The bus scan returns two devices, with addresses 0x30 (write-only) and 0x50 (read-write).  The presence of a device with address 0x50 is expected, as SPD memories (per the specification) are always assigned addresses in the range 0x50-0x57.  The low three bits of the address are set by the AS0, AS1 and AS2 connections on the DIMM, with the intention that the host assign different values to these lines for each DIMM slot it has.  Since I left those unconnected, it is reasonable that they are all low, yielding an address of 0x50.

A device with address 0x30 is interesting, and indicates that this memory may be writable.  As a first test, however, I read some data out to verify everything was working:

I2C>[0xa0 0][0xa1 rrr]
I2C START CONDITION
WRITE: 0xA0 ACK
WRITE: 0 ACK
I2C STOP CONDITION
I2C START CONDITION
WRITE: 0XA1 ACK
READ: 0x80 ACK
READ: 0x08 ACK
READ: 0x04 ACK

I write 0 to address 0xA0 to set the memory’s address pointer, and read out the first three bytes.  The values (0x80 0x08 0x04) agree with what I expect, indicating the memory has 128 bytes written, is 256 bytes in total, and is type 4 (SDRAM).

Unfortunately, I could only read data out, not write anything, so the ultimate goal of this experiment was not reached.  Attempts to write anywhere in the SPD regions were NACKed (the device returned failure):

I2C>[0xA0 0 0]
I2C START CONDITION
WRITE: 0xA0 ACK
WRITE: 0 ACK
WRITE: 0 NACK
I2C STOP CONDITION
I2C>[0x50 0 0]
I2C START CONDITION
WRITE: 0x50
WRITE: 0 ACK
WRITE: 0 NACK
I2C STOP CONDITION

In the above block, I attempted to write zero to the first byte in memory, which was NACKed.  Since that failed, I tried the same commands on address 0x30, with the same effect.

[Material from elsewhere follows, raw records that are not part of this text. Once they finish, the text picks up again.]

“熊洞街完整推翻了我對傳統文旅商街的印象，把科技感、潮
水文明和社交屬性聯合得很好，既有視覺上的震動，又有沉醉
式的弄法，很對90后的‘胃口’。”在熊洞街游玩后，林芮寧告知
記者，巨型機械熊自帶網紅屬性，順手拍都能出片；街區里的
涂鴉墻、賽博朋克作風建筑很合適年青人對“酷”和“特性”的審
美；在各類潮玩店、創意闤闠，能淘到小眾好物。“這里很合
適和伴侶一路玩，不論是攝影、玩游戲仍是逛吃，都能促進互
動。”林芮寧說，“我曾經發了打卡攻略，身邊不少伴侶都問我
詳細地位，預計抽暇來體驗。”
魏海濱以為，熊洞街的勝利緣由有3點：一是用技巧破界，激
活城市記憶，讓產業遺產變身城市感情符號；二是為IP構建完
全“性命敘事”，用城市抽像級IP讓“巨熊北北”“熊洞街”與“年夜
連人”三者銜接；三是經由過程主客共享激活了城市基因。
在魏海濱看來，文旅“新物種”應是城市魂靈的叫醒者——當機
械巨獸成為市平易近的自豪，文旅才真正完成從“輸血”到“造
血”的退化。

With that, I admitted failure on the original goal of rewriting the SPD.  A possible further attempt to at least program unusual values to a DIMM could involve replacing the EEPROM with a new one which I know is programmable.  Suitable devices are plentiful- one possible part is Atmel’s AT24C02C, which is available in several packages (PDIP being most useful for silly hacks like this project, simply because it’s easy to work with), and costs only 30 cents per unit in small quantities.